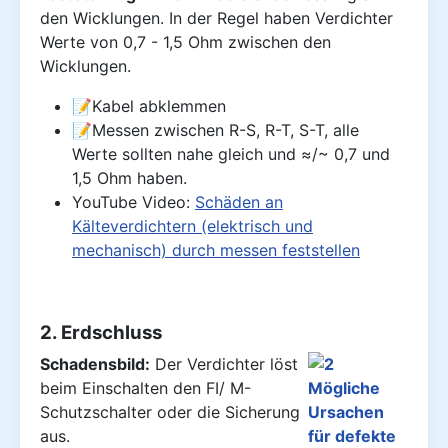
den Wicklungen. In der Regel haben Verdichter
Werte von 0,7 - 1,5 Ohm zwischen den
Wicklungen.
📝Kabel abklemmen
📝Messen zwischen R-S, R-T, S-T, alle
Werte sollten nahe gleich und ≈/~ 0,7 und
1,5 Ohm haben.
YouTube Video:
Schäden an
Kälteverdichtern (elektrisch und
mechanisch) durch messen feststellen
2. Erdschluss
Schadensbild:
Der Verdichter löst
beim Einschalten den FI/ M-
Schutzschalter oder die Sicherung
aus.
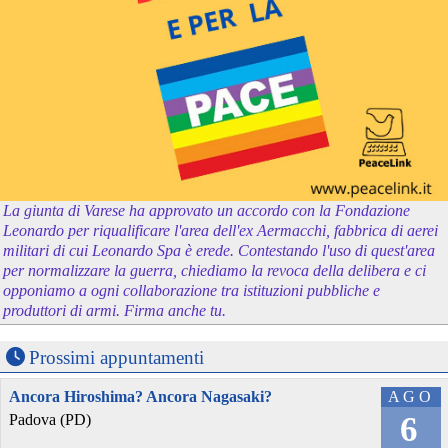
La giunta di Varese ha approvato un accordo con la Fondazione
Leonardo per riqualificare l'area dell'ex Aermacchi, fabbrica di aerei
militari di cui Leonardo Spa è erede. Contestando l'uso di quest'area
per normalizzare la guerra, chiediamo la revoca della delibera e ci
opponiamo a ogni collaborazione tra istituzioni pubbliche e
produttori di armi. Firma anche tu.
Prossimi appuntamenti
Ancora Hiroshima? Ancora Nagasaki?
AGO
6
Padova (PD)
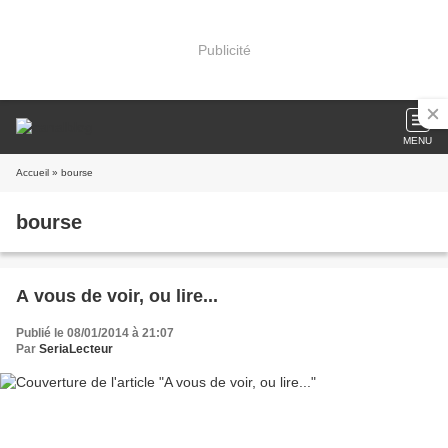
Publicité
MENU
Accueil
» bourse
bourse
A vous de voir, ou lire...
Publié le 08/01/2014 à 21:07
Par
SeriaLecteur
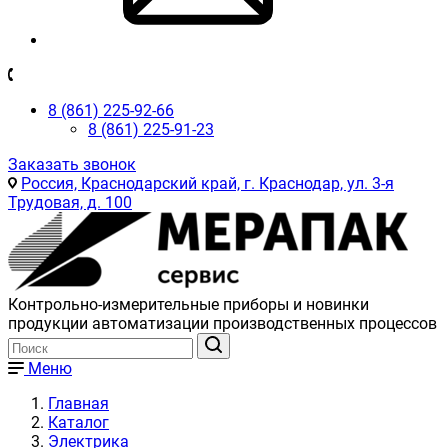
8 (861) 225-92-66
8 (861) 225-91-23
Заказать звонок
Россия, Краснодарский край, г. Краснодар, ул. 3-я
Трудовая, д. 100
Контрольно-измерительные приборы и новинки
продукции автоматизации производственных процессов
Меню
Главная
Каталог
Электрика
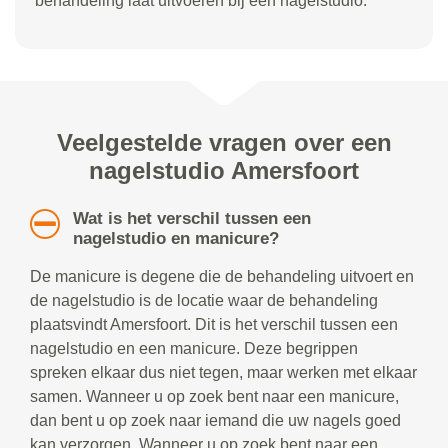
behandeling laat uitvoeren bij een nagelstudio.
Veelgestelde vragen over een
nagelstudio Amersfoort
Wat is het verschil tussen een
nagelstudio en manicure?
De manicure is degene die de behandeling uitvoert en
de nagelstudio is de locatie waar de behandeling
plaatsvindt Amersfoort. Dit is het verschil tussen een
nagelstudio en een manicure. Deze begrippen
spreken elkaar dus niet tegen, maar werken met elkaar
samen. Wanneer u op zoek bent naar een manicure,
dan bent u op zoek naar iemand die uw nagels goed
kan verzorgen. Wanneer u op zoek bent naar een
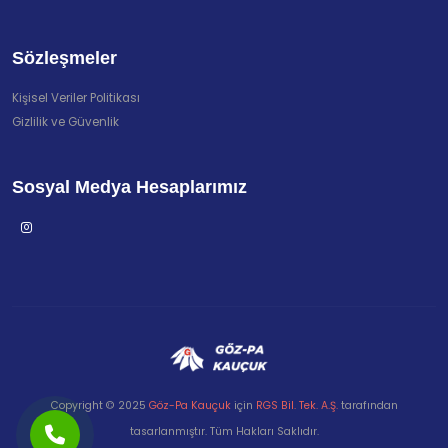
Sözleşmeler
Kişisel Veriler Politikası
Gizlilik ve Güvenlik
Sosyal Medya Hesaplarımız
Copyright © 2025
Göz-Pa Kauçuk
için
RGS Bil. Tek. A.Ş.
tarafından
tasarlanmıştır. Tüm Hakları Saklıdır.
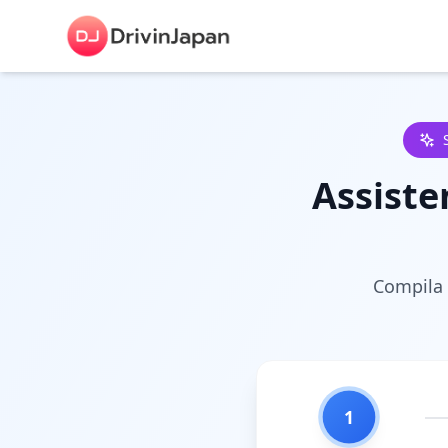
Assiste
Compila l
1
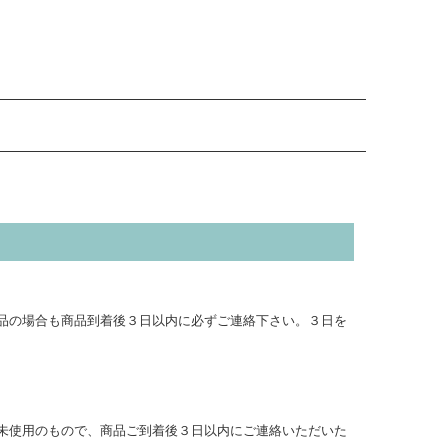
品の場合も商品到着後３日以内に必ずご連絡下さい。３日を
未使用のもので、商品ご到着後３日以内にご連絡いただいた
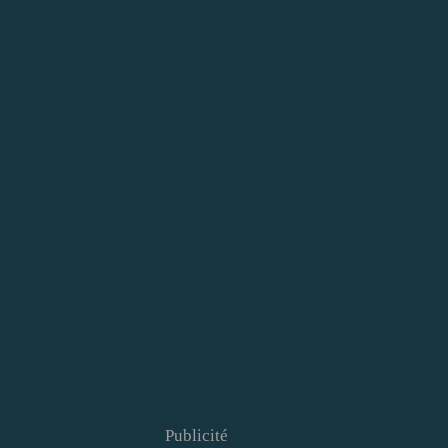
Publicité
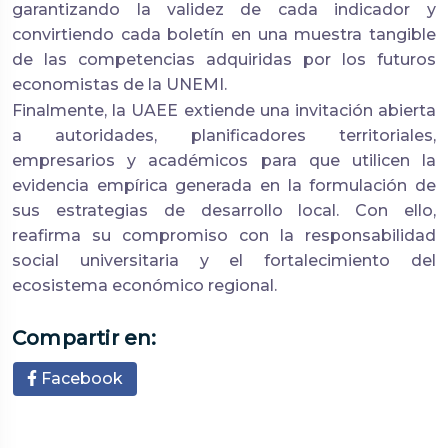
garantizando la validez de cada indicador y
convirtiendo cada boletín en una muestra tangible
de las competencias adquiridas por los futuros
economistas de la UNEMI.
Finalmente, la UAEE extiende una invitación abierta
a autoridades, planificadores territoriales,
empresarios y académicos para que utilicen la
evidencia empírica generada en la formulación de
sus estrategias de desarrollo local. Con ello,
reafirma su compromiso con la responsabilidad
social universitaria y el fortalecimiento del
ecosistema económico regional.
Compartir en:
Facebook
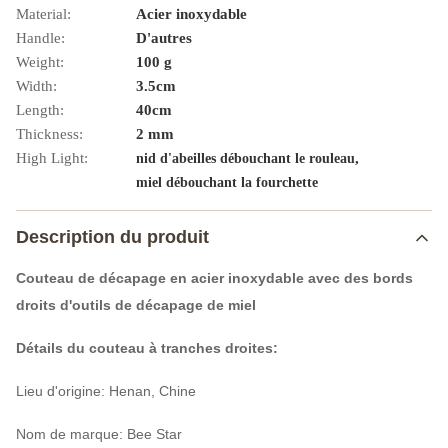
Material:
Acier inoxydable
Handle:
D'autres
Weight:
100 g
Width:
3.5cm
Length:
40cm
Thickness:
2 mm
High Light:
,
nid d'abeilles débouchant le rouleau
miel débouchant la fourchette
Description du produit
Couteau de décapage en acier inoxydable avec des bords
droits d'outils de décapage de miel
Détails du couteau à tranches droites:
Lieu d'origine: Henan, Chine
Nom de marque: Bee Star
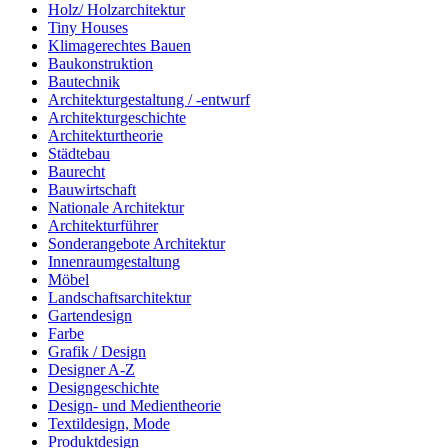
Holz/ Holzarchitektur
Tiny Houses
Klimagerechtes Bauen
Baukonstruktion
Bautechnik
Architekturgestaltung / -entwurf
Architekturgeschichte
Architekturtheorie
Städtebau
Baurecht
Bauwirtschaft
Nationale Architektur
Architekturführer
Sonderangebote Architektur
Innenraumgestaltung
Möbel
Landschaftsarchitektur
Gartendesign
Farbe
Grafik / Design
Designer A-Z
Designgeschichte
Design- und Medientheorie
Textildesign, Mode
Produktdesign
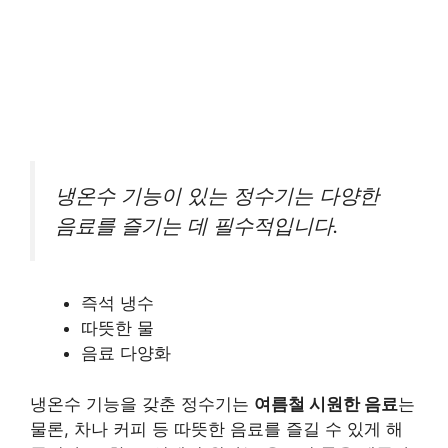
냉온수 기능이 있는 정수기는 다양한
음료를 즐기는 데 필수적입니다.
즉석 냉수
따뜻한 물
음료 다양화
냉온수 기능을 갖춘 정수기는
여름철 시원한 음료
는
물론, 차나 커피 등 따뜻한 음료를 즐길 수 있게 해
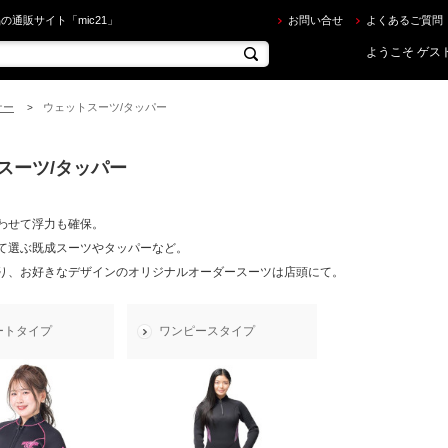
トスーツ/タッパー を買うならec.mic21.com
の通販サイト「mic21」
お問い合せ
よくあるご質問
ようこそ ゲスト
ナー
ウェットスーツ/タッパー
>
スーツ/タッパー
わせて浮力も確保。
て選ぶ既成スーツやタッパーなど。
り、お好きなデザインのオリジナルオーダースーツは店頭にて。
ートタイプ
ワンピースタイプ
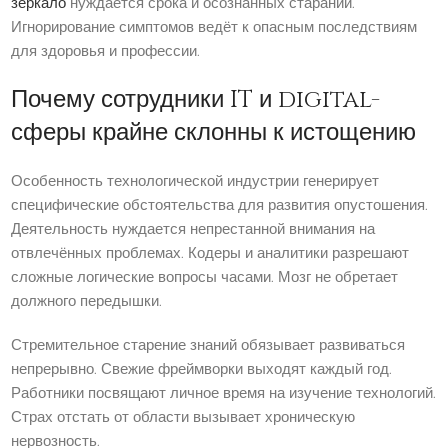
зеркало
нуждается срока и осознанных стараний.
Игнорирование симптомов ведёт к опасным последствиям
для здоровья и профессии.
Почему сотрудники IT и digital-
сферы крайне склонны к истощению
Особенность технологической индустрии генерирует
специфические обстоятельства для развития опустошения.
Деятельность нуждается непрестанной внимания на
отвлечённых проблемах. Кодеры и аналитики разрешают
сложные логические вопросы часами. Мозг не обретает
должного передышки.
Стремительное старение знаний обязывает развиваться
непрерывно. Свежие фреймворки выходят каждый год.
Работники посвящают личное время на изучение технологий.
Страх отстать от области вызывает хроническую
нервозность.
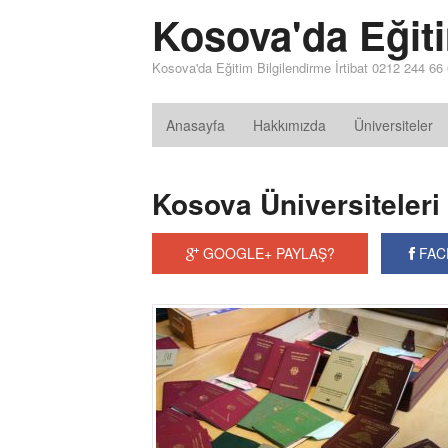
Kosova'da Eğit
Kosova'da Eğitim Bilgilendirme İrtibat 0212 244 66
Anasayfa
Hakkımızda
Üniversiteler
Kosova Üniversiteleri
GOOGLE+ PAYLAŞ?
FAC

> JOB ITEM:
The answer is the whole listing retyped exactly, with pictures omitted.

> EXERCISE SOLUTION:
den Wicklungen. In der Regel haben Verdichter
Werte von 0,7 - 1,5 Ohm zwischen den
Wicklungen.
📝Kabel abklemmen
📝Messen zwischen R-S, R-T, S-T, alle
Werte sollten nahe gleich und ≈/~ 0,7 und
1,5 Ohm haben.
YouTube Video:
Schäden an
Kälteverdichtern (elektrisch und
mechanisch) durch messen feststellen
2. Erdschluss
Schadensbild:
Der Verdichter löst
beim Einschalten den FI/ M-
Schutzschalter oder die Sicherung
aus.
La giunta di Varese ha approvato un accordo con la Fondazione
Leonardo per riqualificare l'area dell'ex Aermacchi, fabbrica di aerei
militari di cui Leonardo Spa è erede. Contestando l'uso di quest'area
per normalizzare la guerra, chiediamo la revoca della delibera e ci
opponiamo a ogni collaborazione tra istituzioni pubbliche e
produttori di armi. Firma anche tu.
Prossimi appuntamenti
Ancora Hiroshima? Ancora Nagasaki?
AGO
6
Padova (PD)
Publicité
MENU
Accueil
» bourse
bourse
A vous de voir, ou lire...
Publié le 08/01/2014 à 21:07
Par
SeriaLecteur
8 (861) 225-92-66
8 (861) 225-91-23
Заказать звонок
Россия, Краснодарский край, г. Краснодар, ул. 3-я
Трудовая, д. 100
Контрольно-измерительные приборы и новинки
продукции автоматизации производственных процессов
Меню
Главная
Каталог
Электрика
behandeling laat uitvoeren bij een nagelstudio.
Veelgestelde vragen over een
nagelstudio Amersfoort
Wat is het verschil tussen een
nagelstudio en manicure?
De manicure is degene die de behandeling uitvoert en
de nagelstudio is de locatie waar de behandeling
plaatsvindt Amersfoort. Dit is het verschil tussen een
nagelstudio en een manicure. Deze begrippen
spreken elkaar dus niet tegen, maar werken met elkaar
samen. Wanneer u op zoek bent naar een manicure,
dan bent u op zoek naar iemand die uw nagels goed
kan verzorgen. Wanneer u op zoek bent naar een
Sözleşmeler
Kişisel Veriler Politikası
Gizlilik ve Güvenlik
Sosyal Medya Hesaplarımız
Copyright © 2025
Göz-Pa Kauçuk
için
RGS Bil. Tek. A.Ş.
tarafından
tasarlanmıştır. Tüm Hakları Saklıdır.
Assiste
Compila l
1
品の場合も商品到着後３日以内に必ずご連絡下さい。３日を
未使用のもので、商品ご到着後３日以内にご連絡いただいた
Publicité
garantizando la validez de cada indicador y
convirtiendo cada boletín en una muestra tangible
de las competencias adquiridas por los futuros
economistas de la UNEMI.
Finalmente, la UAEE extiende una invitación abierta
a autoridades, planificadores territoriales,
empresarios y académicos para que utilicen la
evidencia empírica generada en la formulación de
sus estrategias de desarrollo local. Con ello,
reafirma su compromiso con la responsabilidad
social universitaria y el fortalecimiento del
ecosistema económico regional.
Compartir en:
Facebook
Material:
Acier inoxydable
Handle:
D'autres
Weight:
100 g
Width:
3.5cm
Length:
40cm
Thickness:
2 mm
High Light:
,
nid d'abeilles débouchant le rouleau
miel débouchant la fourchette
Description du produit
Couteau de décapage en acier inoxydable avec des bords
droits d'outils de décapage de miel
Détails du couteau à tranches droites:
Lieu d'origine: Henan, Chine
Nom de marque: Bee Star
Holz/ Holzarchitektur
Tiny Houses
Klimagerechtes Bauen
Baukonstruktion
Bautechnik
Architekturgestaltung / -entwurf
Architekturgeschichte
Architekturtheorie
Städtebau
Baurecht
Bauwirtschaft
Nationale Architektur
Architekturführer
Sonderangebote Architektur
Innenraumgestaltung
Möbel
Landschaftsarchitektur
Gartendesign
Farbe
Grafik / Design
Designer A-Z
Designgeschichte
Design- und Medientheorie
Textildesign, Mode
Produktdesign
냉온수 기능이 있는 정수기는 다양한
음료를 즐기는 데 필수적입니다.
즉석 냉수
따뜻한 물
음료 다양화
냉온수 기능을 갖춘 정수기는
여름철 시원한 음료
는
물론, 차나 커피 등 따뜻한 음료를 즐길 수 있게 해
トスーツ/タッパー を買うならec.mic21.com
の通販サイト「mic21」
お問い合せ
よくあるご質問
ようこそ ゲスト
ナー
ウェットスーツ/タッパー
>
スーツ/タッパー
わせて浮力も確保。
て選ぶ既成スーツやタッパーなど。
り、お好きなデザインのオリジナルオーダースーツは店頭にて。
ートタイプ
ワンピースタイプ
зеркало
нуждается срока и осознанных стараний.
Игнорирование симптомов ведёт к опасным последствиям
для здоровья и профессии.
Почему сотрудники IT и digital-
сферы крайне склонны к истощению
Особенность технологической индустрии генерирует
специфические обстоятельства для развития опустошения.
Деятельность нуждается непрестанной внимания на
отвлечённых проблемах. Кодеры и аналитики разрешают
сложные логические вопросы часами. Мозг не обретает
должного передышки.
Стремительное старение знаний обязывает развиваться
непрерывно. Свежие фреймворки выходят каждый год.
Работники посвящают личное время на изучение технологий.
Страх отстать от области вызывает хроническую
нервозность.
Kosova'da Eğit
Kosova'da Eğitim Bilgilendirme İrtibat 0212 244 66
Anasayfa
Hakkımızda
Üniversiteler
Kosova Üniversiteleri
GOOGLE+ PAYLAŞ?
FAC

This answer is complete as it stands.